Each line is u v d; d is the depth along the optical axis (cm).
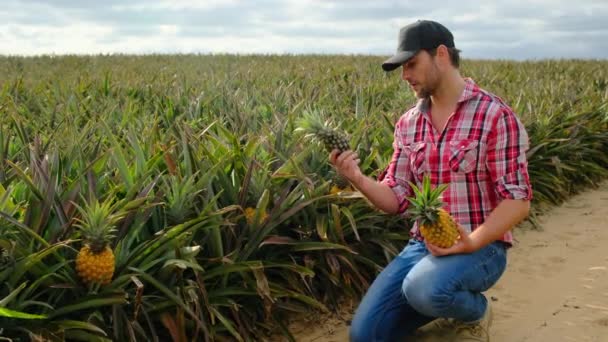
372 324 354
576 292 475
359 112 672
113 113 680
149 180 392
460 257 337
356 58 2514
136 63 2314
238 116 623
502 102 338
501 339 390
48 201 319
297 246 405
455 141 336
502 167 328
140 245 332
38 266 301
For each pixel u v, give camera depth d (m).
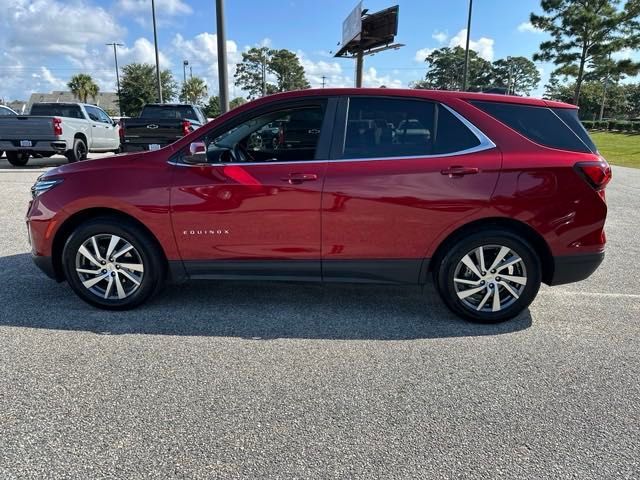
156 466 2.26
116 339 3.52
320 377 3.05
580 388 2.97
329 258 3.78
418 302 4.36
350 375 3.08
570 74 38.97
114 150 16.86
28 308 4.05
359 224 3.68
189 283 4.76
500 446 2.44
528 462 2.32
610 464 2.32
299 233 3.73
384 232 3.69
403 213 3.65
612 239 6.86
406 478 2.21
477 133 3.66
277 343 3.51
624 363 3.29
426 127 3.70
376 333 3.70
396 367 3.20
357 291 4.62
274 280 3.90
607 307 4.31
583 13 36.19
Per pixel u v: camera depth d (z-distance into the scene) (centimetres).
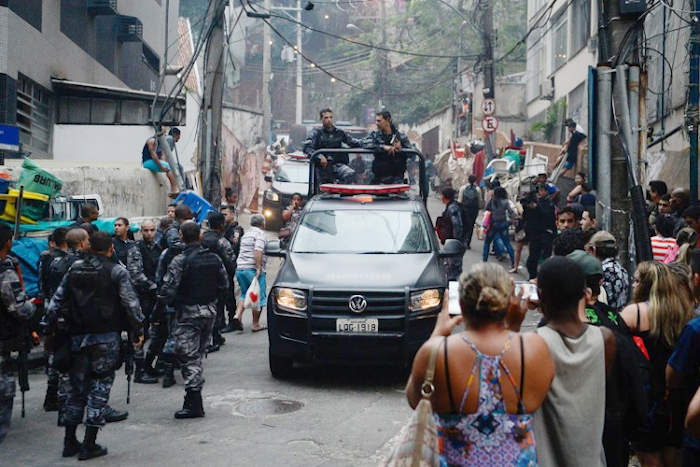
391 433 725
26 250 1073
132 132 2150
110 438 723
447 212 1745
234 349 1117
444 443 352
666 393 496
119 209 1517
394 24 5209
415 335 880
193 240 788
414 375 357
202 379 791
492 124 2702
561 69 3064
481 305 349
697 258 499
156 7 2955
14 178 1216
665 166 1617
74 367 676
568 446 378
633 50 916
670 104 1792
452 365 348
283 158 2719
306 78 7075
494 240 1902
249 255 1258
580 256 470
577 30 2844
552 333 387
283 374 941
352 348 877
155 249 1030
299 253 984
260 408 812
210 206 1491
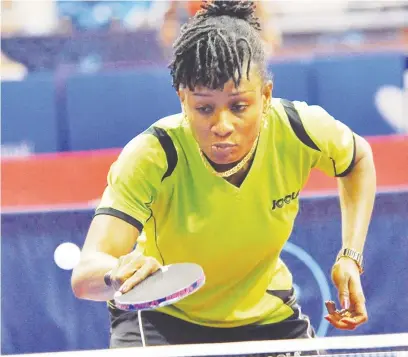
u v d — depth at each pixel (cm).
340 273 545
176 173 497
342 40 746
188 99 475
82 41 712
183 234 512
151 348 517
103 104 665
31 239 659
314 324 659
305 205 652
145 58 710
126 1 711
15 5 716
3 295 654
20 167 661
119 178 493
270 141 500
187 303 535
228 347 521
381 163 666
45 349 657
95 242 481
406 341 551
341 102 671
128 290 413
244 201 504
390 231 662
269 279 544
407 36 738
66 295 659
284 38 731
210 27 464
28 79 661
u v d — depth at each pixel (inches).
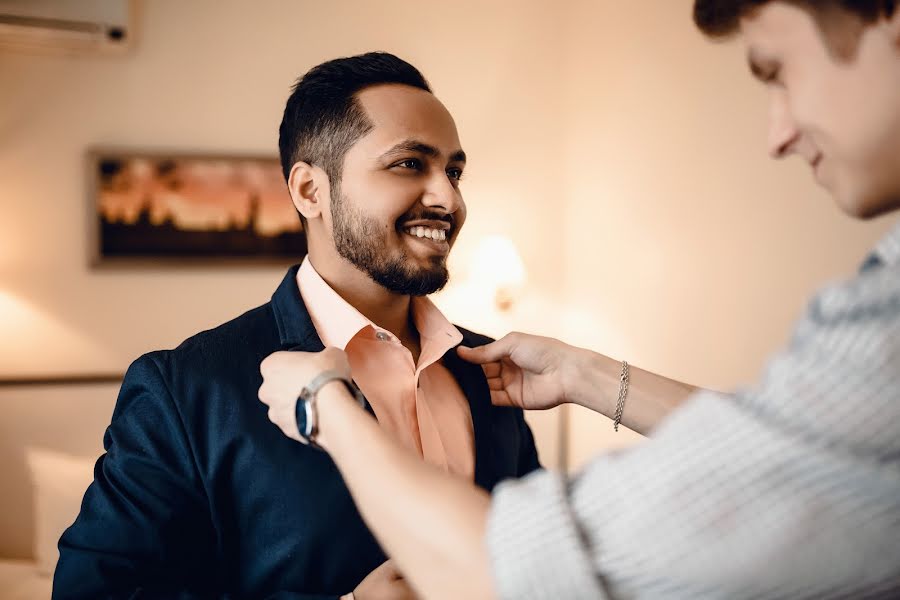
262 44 135.0
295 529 38.4
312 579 38.4
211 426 39.1
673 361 113.3
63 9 119.9
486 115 148.5
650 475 20.6
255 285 135.7
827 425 19.2
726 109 100.2
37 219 126.9
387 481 24.9
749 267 96.9
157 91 131.0
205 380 39.7
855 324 19.6
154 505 37.7
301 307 42.7
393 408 43.3
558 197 152.2
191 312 133.1
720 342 102.8
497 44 148.3
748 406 20.7
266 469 38.6
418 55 144.6
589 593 20.7
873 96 21.0
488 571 22.0
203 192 132.0
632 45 123.6
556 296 152.9
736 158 98.9
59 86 127.0
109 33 122.2
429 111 42.0
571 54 148.9
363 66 42.8
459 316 147.5
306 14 137.1
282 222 135.2
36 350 127.1
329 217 43.3
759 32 22.8
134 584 36.5
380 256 41.5
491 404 46.5
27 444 123.1
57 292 127.9
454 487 24.2
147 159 129.5
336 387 29.4
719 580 19.8
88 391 125.7
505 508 22.0
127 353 130.5
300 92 44.5
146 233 130.0
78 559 36.7
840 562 19.1
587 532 21.2
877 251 22.7
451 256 147.7
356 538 38.8
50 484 117.3
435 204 41.4
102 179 127.8
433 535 23.1
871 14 20.2
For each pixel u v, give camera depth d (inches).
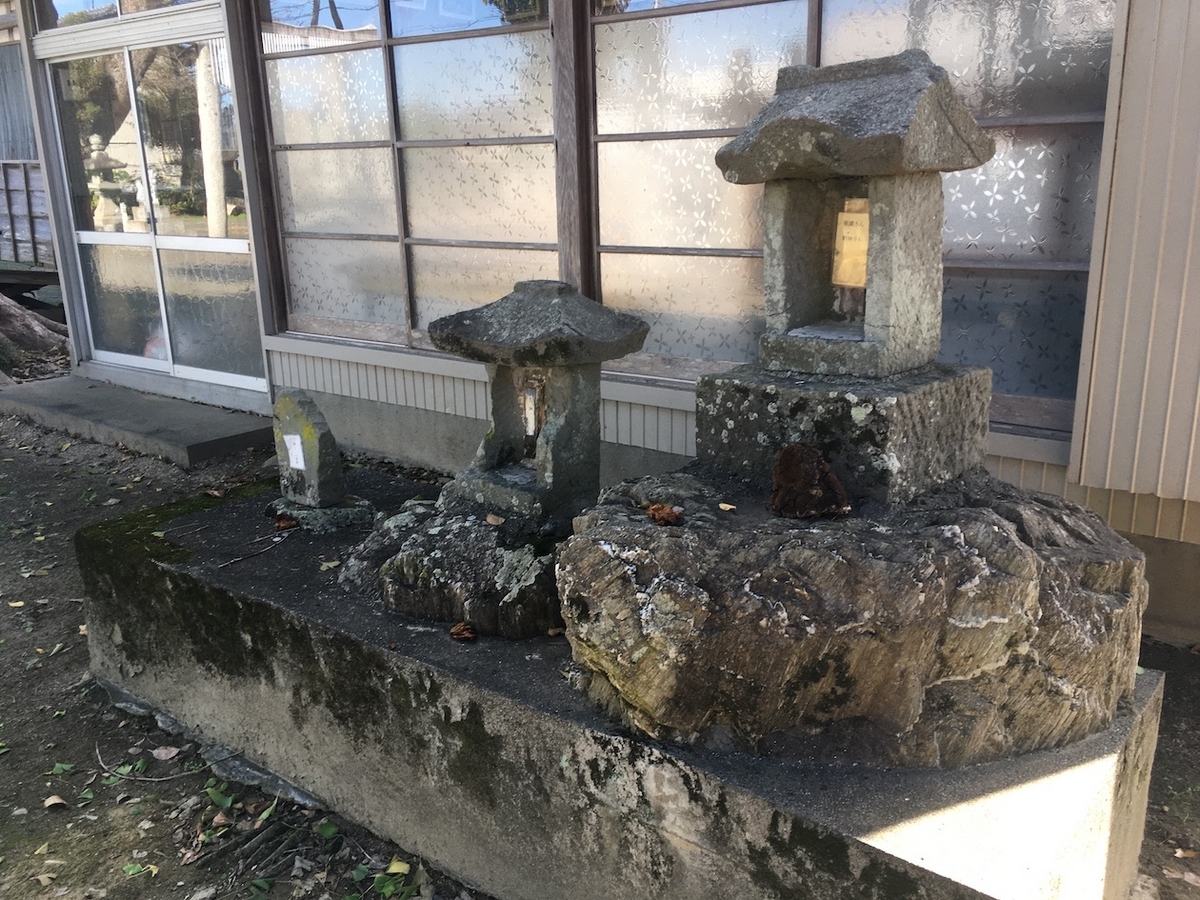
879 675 77.9
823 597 78.2
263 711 119.6
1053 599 81.3
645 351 179.5
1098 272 121.7
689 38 158.6
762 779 78.2
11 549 197.9
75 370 317.4
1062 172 129.3
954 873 67.9
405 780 104.9
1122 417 124.1
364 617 109.7
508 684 94.1
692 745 82.4
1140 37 112.7
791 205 95.6
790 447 88.8
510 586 104.4
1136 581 89.2
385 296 221.1
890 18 138.4
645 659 80.0
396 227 212.1
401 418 222.7
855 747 80.0
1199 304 115.2
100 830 114.3
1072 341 133.7
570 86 171.0
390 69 199.2
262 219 234.7
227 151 246.7
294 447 142.2
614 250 177.2
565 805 90.4
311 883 104.5
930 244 94.7
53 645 159.0
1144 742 90.0
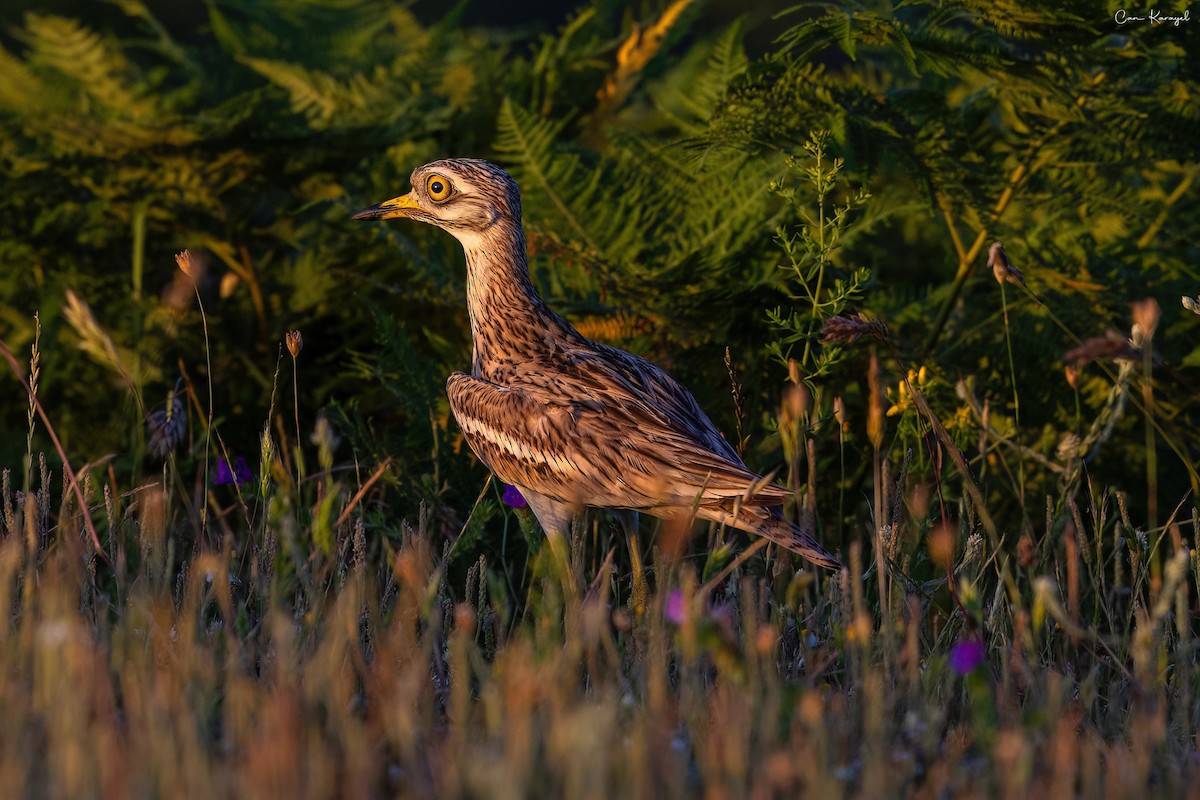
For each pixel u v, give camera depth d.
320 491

----

- [Action item] All lines above in which the word "depth" occurs should be identified and copied.

- [Task solution]
Each line is u v d; d is the depth along the optical axis (cm).
For each pixel u v, give camera depth d (m).
Per pixel u v: camera depth d (z-distance into the scene) (centimetres).
u v d — depth at each pixel (cm).
u v d — depth at each pixel (inches).
For each pixel u v, give camera depth d (inches).
For each pixel u v, give camera depth d.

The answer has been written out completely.